# What this task involves:
Return all lines from the listing below in which the string "Example" occurs.

# Stored data:
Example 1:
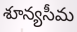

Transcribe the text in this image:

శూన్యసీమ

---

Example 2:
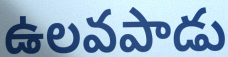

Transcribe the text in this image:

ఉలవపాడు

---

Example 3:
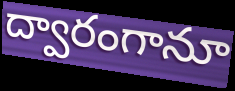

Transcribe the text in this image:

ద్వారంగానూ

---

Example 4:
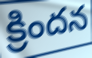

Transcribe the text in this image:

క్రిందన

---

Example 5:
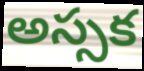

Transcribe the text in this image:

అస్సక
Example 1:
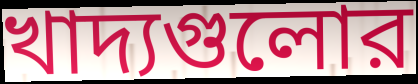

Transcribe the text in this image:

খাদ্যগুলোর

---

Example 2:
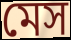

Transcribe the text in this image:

# Response area:
Example 1:
Example 2:
Example 3:
Example 4:
Example 5:
Example 1:
Example 2:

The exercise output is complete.